Feuerwerk

«Wir machen die Musik lauter» – Das tun Tierheime am 1. August

Lea Hilff, 31. Juli 2022, 08:50 Uhr
Es chlöpft und tätscht wieder am Montag. Das Feuerwerk bringt klein und gross zum Strahlen. Für Haus- und Wildtiere ist die Knallerei aber ein Albtraum. Wie können Haustierbesitzer ihre Lieblinge schützen und was für Tricks haben Tierheime?
Anzeige

Obwohl es im Kanton Zürich dieses Jahr etwas weniger knallt – da grossflächig ein Feuer- und Feuerwerksverbot gilt - dürfen doch rund die Hälfte der Zürcher Gemeinden das Himmelsfeuer ablassen. Darunter leiden vor allem die Tiere.

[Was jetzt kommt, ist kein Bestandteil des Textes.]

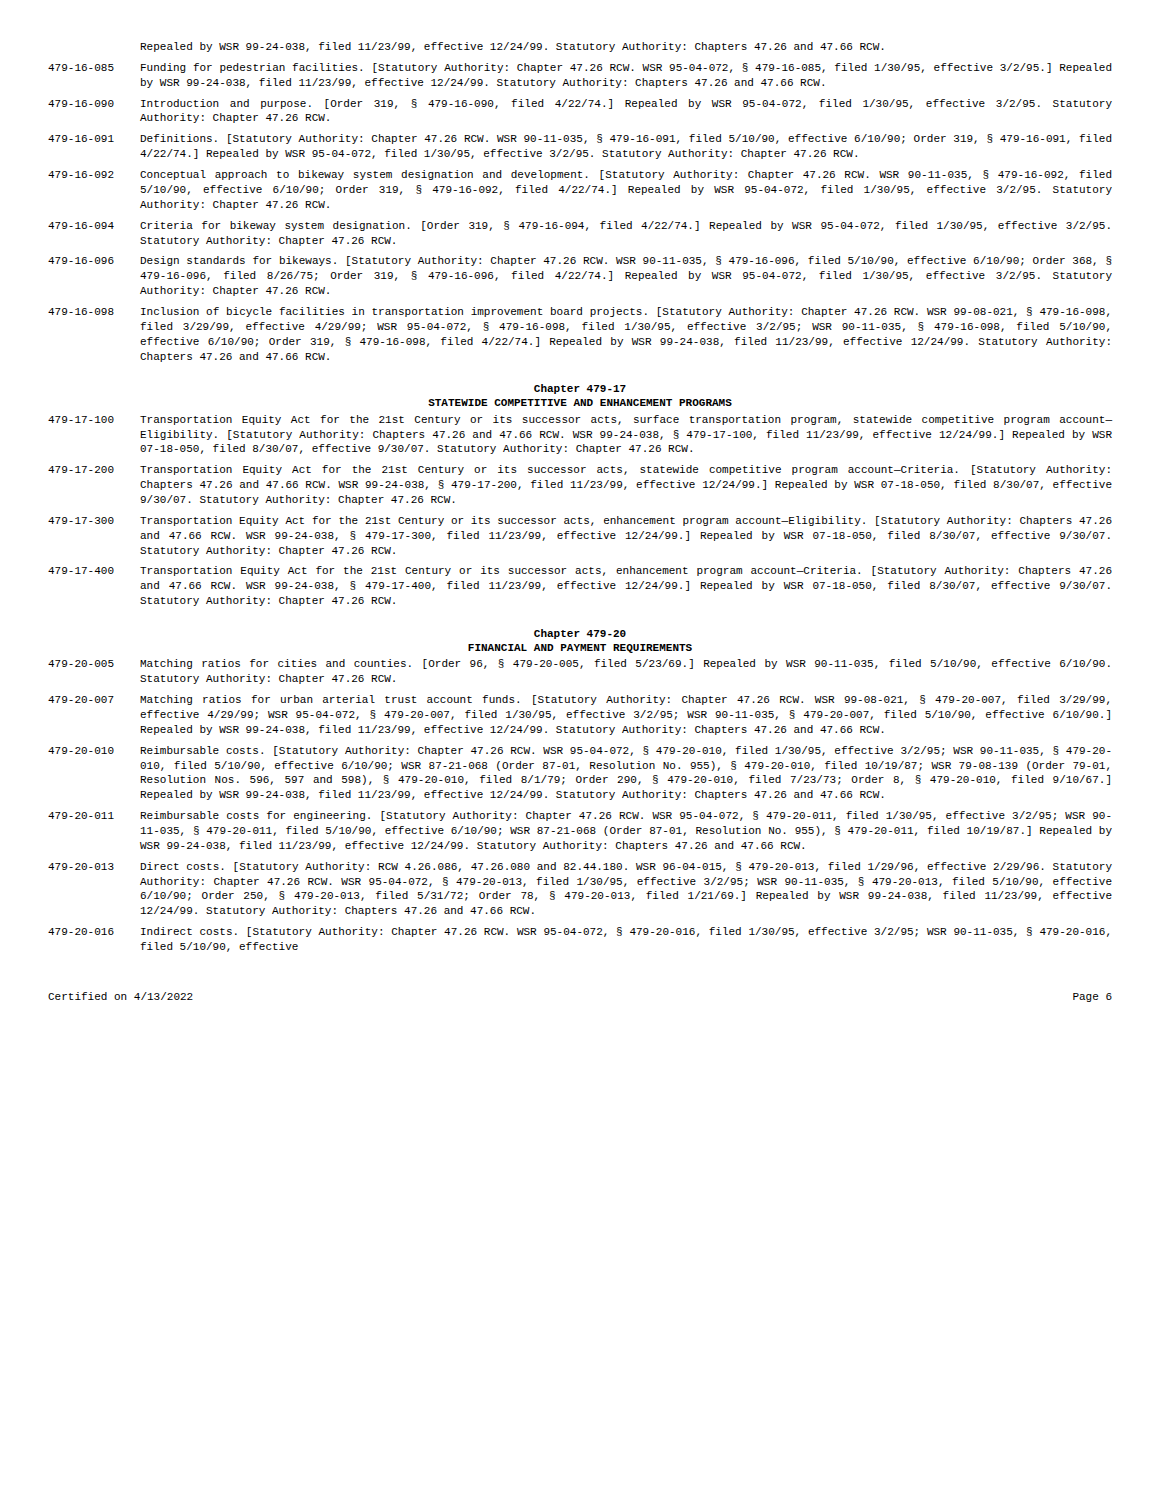Repealed by WSR 99-24-038, filed 11/23/99, effective 12/24/99. Statutory Authority: Chapters 47.26 and 47.66 RCW.
479-16-085
Funding for pedestrian facilities. [Statutory Authority: Chapter 47.26 RCW. WSR 95-04-072, § 479-16-085, filed 1/30/95, effective 3/2/95.] Repealed by WSR 99-24-038, filed 11/23/99, effective 12/24/99. Statutory Authority: Chapters 47.26 and 47.66 RCW.
479-16-090
Introduction and purpose. [Order 319, § 479-16-090, filed 4/22/74.] Repealed by WSR 95-04-072, filed 1/30/95, effective 3/2/95. Statutory Authority: Chapter 47.26 RCW.
479-16-091
Definitions. [Statutory Authority: Chapter 47.26 RCW. WSR 90-11-035, § 479-16-091, filed 5/10/90, effective 6/10/90; Order 319, § 479-16-091, filed 4/22/74.] Repealed by WSR 95-04-072, filed 1/30/95, effective 3/2/95. Statutory Authority: Chapter 47.26 RCW.
479-16-092
Conceptual approach to bikeway system designation and development. [Statutory Authority: Chapter 47.26 RCW. WSR 90-11-035, § 479-16-092, filed 5/10/90, effective 6/10/90; Order 319, § 479-16-092, filed 4/22/74.] Repealed by WSR 95-04-072, filed 1/30/95, effective 3/2/95. Statutory Authority: Chapter 47.26 RCW.
479-16-094
Criteria for bikeway system designation. [Order 319, § 479-16-094, filed 4/22/74.] Repealed by WSR 95-04-072, filed 1/30/95, effective 3/2/95. Statutory Authority: Chapter 47.26 RCW.
479-16-096
Design standards for bikeways. [Statutory Authority: Chapter 47.26 RCW. WSR 90-11-035, § 479-16-096, filed 5/10/90, effective 6/10/90; Order 368, § 479-16-096, filed 8/26/75; Order 319, § 479-16-096, filed 4/22/74.] Repealed by WSR 95-04-072, filed 1/30/95, effective 3/2/95. Statutory Authority: Chapter 47.26 RCW.
479-16-098
Inclusion of bicycle facilities in transportation improvement board projects. [Statutory Authority: Chapter 47.26 RCW. WSR 99-08-021, § 479-16-098, filed 3/29/99, effective 4/29/99; WSR 95-04-072, § 479-16-098, filed 1/30/95, effective 3/2/95; WSR 90-11-035, § 479-16-098, filed 5/10/90, effective 6/10/90; Order 319, § 479-16-098, filed 4/22/74.] Repealed by WSR 99-24-038, filed 11/23/99, effective 12/24/99. Statutory Authority: Chapters 47.26 and 47.66 RCW.
Chapter 479-17 STATEWIDE COMPETITIVE AND ENHANCEMENT PROGRAMS
479-17-100
Transportation Equity Act for the 21st Century or its successor acts, surface transportation program, statewide competitive program account—Eligibility. [Statutory Authority: Chapters 47.26 and 47.66 RCW. WSR 99-24-038, § 479-17-100, filed 11/23/99, effective 12/24/99.] Repealed by WSR 07-18-050, filed 8/30/07, effective 9/30/07. Statutory Authority: Chapter 47.26 RCW.
479-17-200
Transportation Equity Act for the 21st Century or its successor acts, statewide competitive program account—Criteria. [Statutory Authority: Chapters 47.26 and 47.66 RCW. WSR 99-24-038, § 479-17-200, filed 11/23/99, effective 12/24/99.] Repealed by WSR 07-18-050, filed 8/30/07, effective 9/30/07. Statutory Authority: Chapter 47.26 RCW.
479-17-300
Transportation Equity Act for the 21st Century or its successor acts, enhancement program account—Eligibility. [Statutory Authority: Chapters 47.26 and 47.66 RCW. WSR 99-24-038, § 479-17-300, filed 11/23/99, effective 12/24/99.] Repealed by WSR 07-18-050, filed 8/30/07, effective 9/30/07. Statutory Authority: Chapter 47.26 RCW.
479-17-400
Transportation Equity Act for the 21st Century or its successor acts, enhancement program account—Criteria. [Statutory Authority: Chapters 47.26 and 47.66 RCW. WSR 99-24-038, § 479-17-400, filed 11/23/99, effective 12/24/99.] Repealed by WSR 07-18-050, filed 8/30/07, effective 9/30/07. Statutory Authority: Chapter 47.26 RCW.
Chapter 479-20 FINANCIAL AND PAYMENT REQUIREMENTS
479-20-005
Matching ratios for cities and counties. [Order 96, § 479-20-005, filed 5/23/69.] Repealed by WSR 90-11-035, filed 5/10/90, effective 6/10/90. Statutory Authority: Chapter 47.26 RCW.
479-20-007
Matching ratios for urban arterial trust account funds. [Statutory Authority: Chapter 47.26 RCW. WSR 99-08-021, § 479-20-007, filed 3/29/99, effective 4/29/99; WSR 95-04-072, § 479-20-007, filed 1/30/95, effective 3/2/95; WSR 90-11-035, § 479-20-007, filed 5/10/90, effective 6/10/90.] Repealed by WSR 99-24-038, filed 11/23/99, effective 12/24/99. Statutory Authority: Chapters 47.26 and 47.66 RCW.
479-20-010
Reimbursable costs. [Statutory Authority: Chapter 47.26 RCW. WSR 95-04-072, § 479-20-010, filed 1/30/95, effective 3/2/95; WSR 90-11-035, § 479-20-010, filed 5/10/90, effective 6/10/90; WSR 87-21-068 (Order 87-01, Resolution No. 955), § 479-20-010, filed 10/19/87; WSR 79-08-139 (Order 79-01, Resolution Nos. 596, 597 and 598), § 479-20-010, filed 8/1/79; Order 290, § 479-20-010, filed 7/23/73; Order 8, § 479-20-010, filed 9/10/67.] Repealed by WSR 99-24-038, filed 11/23/99, effective 12/24/99. Statutory Authority: Chapters 47.26 and 47.66 RCW.
479-20-011
Reimbursable costs for engineering. [Statutory Authority: Chapter 47.26 RCW. WSR 95-04-072, § 479-20-011, filed 1/30/95, effective 3/2/95; WSR 90-11-035, § 479-20-011, filed 5/10/90, effective 6/10/90; WSR 87-21-068 (Order 87-01, Resolution No. 955), § 479-20-011, filed 10/19/87.] Repealed by WSR 99-24-038, filed 11/23/99, effective 12/24/99. Statutory Authority: Chapters 47.26 and 47.66 RCW.
479-20-013
Direct costs. [Statutory Authority: RCW 4.26.086, 47.26.080 and 82.44.180. WSR 96-04-015, § 479-20-013, filed 1/29/96, effective 2/29/96. Statutory Authority: Chapter 47.26 RCW. WSR 95-04-072, § 479-20-013, filed 1/30/95, effective 3/2/95; WSR 90-11-035, § 479-20-013, filed 5/10/90, effective 6/10/90; Order 250, § 479-20-013, filed 5/31/72; Order 78, § 479-20-013, filed 1/21/69.] Repealed by WSR 99-24-038, filed 11/23/99, effective 12/24/99. Statutory Authority: Chapters 47.26 and 47.66 RCW.
479-20-016
Indirect costs. [Statutory Authority: Chapter 47.26 RCW. WSR 95-04-072, § 479-20-016, filed 1/30/95, effective 3/2/95; WSR 90-11-035, § 479-20-016, filed 5/10/90, effective
Certified on 4/13/2022 Page 6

«Manche zittern vor Angst»

Besonders empfindlich reagieren Hunde. «Manche Tiere verkriechen sich, vor Angst atmen sie schneller», erklärt Nina Taddei, Mediensprecherin vom Verein Tierrettungsdienst. Es sei wichtig, ängstliche Tiere nicht allein zu lassen. Türen und Fenster sollten geschlossen bleiben - damit es im Haus etwas ruhiger ist.

Bei Spaziergängen am 1. August sollten Hunde zudem immer an der Leine geführt werden – so können sie, wenn sie sich erschrecken, nicht weglaufen. Katzenbesitzern und -besitzerinnen rät Taddei: Auch Katzen, die normalerweise draussen unterwegs sind, sollten in der Nacht vom 1. August im Haus bleiben. Die Samtpfoten suchen sich dann meist einen Unterschlupf und verstecken sich, bis der Lärm vorüber ist.

«Wir machen die Musik lauter»

Nein, dabei handelt es sich nicht um eine 1.-August-Party. «So haben die Tiere mehr Ablenkung», erklärt eine Sprecherin der Tierpension in Gossau. Dort läuft immer Musik. Am Abend des 1. August dreht man sie allerdings etwas auf. Zudem werden die Hunde etwas früher ins Haus geholt.

Den Trick der Tierpension in Gossau rät Nina Taddei auch allen privaten Tierbesitzern. «Man kann das Radio oder den Fernseher laufen lassen». Die Stimmen lenken die Tiere vom Krach der Feuerwerke ab. Nützt alles nichts, können Tierärzte und Tierärztinnen auch Beruhigungsmittel für die Vierbeiner verschreiben.

Was tun bei Tieren, die im Garten leben?

Die sollen auch im Garten bleiben, meint Taddei. «Das Gehege kann man mit einer Wolldecke abdecken». So werde der Lärm gedämpft und die Tiere erschrecken weniger aufgrund der Lichteffekte.